(DATA TO PROCESS Opens)

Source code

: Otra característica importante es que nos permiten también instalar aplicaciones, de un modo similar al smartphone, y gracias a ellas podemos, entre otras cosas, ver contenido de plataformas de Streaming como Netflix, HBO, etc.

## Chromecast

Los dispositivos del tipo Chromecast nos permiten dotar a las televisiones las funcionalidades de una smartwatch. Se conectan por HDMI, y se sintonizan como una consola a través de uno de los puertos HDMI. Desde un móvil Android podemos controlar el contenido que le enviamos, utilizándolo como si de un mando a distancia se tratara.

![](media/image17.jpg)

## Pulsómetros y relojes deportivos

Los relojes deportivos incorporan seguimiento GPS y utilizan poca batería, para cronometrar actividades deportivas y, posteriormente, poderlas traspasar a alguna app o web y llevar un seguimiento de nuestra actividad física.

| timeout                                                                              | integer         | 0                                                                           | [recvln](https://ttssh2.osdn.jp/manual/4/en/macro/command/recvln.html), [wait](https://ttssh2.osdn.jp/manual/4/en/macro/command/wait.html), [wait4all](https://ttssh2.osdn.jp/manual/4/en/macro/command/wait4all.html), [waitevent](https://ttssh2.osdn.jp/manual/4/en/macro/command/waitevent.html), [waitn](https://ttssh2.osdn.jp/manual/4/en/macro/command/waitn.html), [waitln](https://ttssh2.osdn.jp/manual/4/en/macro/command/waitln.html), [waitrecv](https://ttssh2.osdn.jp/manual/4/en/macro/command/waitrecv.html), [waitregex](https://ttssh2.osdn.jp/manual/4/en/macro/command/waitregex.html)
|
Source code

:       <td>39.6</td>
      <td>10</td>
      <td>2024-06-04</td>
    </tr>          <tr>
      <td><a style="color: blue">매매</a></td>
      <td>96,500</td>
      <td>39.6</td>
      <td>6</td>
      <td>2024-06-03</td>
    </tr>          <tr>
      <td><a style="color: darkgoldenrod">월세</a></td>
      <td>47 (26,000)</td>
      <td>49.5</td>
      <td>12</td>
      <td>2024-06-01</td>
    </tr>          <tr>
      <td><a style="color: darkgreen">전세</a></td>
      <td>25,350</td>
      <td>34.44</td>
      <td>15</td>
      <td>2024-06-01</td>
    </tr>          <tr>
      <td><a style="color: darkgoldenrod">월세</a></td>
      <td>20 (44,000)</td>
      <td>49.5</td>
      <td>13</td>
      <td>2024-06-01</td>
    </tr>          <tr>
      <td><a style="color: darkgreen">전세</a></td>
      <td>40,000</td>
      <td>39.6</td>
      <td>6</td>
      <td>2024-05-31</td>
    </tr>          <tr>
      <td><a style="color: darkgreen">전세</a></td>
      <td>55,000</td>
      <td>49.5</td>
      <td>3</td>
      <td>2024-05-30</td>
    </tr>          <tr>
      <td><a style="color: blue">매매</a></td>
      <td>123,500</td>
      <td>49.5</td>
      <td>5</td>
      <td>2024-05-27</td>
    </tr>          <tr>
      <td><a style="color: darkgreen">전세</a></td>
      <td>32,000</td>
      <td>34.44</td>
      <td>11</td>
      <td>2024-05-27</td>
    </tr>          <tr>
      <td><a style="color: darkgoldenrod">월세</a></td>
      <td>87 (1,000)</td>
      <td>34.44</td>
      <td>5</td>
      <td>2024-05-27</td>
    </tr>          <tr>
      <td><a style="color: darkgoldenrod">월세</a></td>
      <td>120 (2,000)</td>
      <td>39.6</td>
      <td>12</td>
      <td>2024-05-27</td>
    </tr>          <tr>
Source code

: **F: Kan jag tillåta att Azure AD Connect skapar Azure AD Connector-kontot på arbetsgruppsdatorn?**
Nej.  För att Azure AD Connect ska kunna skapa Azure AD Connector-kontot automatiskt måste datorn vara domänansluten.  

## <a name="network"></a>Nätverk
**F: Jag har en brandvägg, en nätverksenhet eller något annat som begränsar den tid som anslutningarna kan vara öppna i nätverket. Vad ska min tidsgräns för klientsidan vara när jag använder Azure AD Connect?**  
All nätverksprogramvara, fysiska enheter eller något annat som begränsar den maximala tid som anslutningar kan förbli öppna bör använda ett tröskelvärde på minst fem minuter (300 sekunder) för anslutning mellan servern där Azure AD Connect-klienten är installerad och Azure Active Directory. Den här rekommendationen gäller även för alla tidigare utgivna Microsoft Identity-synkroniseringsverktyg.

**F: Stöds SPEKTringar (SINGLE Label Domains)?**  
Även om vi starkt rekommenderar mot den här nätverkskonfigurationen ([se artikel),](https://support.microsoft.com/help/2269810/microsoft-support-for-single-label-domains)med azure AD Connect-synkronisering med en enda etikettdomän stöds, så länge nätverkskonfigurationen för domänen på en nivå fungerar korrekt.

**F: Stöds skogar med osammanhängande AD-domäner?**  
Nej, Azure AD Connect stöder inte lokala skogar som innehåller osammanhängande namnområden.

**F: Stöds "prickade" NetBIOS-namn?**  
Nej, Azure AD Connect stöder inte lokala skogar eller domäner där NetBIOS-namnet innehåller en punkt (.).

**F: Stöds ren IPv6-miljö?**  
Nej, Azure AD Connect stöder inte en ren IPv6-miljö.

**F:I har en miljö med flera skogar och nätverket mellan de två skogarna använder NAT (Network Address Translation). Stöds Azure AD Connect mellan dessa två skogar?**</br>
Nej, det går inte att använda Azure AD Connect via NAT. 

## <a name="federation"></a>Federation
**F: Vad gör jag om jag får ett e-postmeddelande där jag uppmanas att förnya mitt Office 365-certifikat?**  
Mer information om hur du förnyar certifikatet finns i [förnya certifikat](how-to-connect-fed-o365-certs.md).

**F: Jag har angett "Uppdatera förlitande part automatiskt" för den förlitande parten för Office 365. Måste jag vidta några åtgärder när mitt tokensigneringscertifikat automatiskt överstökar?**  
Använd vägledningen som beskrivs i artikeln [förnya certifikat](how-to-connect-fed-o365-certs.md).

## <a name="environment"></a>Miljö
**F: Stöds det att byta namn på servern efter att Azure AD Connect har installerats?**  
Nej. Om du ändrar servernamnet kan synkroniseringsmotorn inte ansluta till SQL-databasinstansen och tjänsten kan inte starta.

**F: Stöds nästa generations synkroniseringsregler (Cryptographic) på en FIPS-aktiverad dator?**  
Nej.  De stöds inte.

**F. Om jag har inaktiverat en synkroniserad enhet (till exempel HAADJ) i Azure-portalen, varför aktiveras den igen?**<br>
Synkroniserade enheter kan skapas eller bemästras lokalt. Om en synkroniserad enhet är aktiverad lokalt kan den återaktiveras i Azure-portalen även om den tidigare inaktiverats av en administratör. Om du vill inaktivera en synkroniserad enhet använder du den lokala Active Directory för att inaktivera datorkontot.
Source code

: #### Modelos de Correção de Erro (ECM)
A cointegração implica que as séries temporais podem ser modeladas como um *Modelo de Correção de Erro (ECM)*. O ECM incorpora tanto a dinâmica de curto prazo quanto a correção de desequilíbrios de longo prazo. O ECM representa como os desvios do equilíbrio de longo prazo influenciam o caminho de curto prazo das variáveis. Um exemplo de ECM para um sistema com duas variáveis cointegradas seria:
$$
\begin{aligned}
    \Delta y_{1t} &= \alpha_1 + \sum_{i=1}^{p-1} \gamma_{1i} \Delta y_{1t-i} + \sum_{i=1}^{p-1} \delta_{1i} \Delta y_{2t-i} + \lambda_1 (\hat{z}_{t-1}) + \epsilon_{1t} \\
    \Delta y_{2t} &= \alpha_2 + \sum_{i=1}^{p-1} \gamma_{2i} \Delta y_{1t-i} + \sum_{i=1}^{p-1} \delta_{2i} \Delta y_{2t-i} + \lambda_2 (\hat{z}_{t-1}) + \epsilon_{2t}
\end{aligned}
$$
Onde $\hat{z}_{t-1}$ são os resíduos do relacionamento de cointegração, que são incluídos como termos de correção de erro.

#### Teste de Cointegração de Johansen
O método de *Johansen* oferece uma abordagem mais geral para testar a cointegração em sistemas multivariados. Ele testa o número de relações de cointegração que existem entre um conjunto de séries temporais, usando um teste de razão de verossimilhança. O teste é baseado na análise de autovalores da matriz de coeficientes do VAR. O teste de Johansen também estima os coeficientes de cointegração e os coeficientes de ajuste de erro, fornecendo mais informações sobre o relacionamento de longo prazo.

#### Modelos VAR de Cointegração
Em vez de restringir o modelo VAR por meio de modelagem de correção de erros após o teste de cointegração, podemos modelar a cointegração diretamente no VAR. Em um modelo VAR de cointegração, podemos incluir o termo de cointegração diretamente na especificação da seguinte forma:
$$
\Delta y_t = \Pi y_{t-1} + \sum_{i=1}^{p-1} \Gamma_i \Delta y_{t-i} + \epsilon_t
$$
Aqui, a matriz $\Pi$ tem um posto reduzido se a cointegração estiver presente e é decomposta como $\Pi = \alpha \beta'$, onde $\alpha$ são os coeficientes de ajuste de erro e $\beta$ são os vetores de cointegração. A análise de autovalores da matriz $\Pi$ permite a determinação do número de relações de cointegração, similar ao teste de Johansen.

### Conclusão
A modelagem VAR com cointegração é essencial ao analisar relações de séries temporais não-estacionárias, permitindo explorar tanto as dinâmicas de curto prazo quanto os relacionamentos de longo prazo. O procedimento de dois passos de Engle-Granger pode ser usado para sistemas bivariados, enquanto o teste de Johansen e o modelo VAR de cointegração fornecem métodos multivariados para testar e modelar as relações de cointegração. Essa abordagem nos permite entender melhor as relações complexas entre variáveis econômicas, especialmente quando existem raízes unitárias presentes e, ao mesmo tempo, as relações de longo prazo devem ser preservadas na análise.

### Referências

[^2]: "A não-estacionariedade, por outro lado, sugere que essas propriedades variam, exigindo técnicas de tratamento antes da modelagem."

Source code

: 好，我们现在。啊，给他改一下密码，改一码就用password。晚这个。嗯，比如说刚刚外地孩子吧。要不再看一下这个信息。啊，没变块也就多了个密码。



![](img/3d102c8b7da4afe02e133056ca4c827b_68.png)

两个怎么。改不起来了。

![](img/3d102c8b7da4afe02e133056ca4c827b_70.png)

(DATA TO PROCESS Closes)

• YOUR OBJECTIVE:
Starting at the line that has "Stöds ren IPv6-miljö?**" in the records above, restate word for word every line until the one that has "Nej. Om du ändrar", and include that one as well.

• ANSWER BOX:
**F: Stöds ren IPv6-miljö?**  
Nej, Azure AD Connect stöder inte en ren IPv6-miljö.

**F:I har en miljö med flera skogar och nätverket mellan de två skogarna använder NAT (Network Address Translation). Stöds Azure AD Connect mellan dessa två skogar?**</br>
Nej, det går inte att använda Azure AD Connect via NAT. 

## <a name="federation"></a>Federation
**F: Vad gör jag om jag får ett e-postmeddelande där jag uppmanas att förnya mitt Office 365-certifikat?**  
Mer information om hur du förnyar certifikatet finns i [förnya certifikat](how-to-connect-fed-o365-certs.md).

**F: Jag har angett "Uppdatera förlitande part automatiskt" för den förlitande parten för Office 365. Måste jag vidta några åtgärder när mitt tokensigneringscertifikat automatiskt överstökar?**  
Använd vägledningen som beskrivs i artikeln [förnya certifikat](how-to-connect-fed-o365-certs.md).

## <a name="environment"></a>Miljö
**F: Stöds det att byta namn på servern efter att Azure AD Connect har installerats?**  
Nej. Om du ändrar servernamnet kan synkroniseringsmotorn inte ansluta till SQL-databasinstansen och tjänsten kan inte starta.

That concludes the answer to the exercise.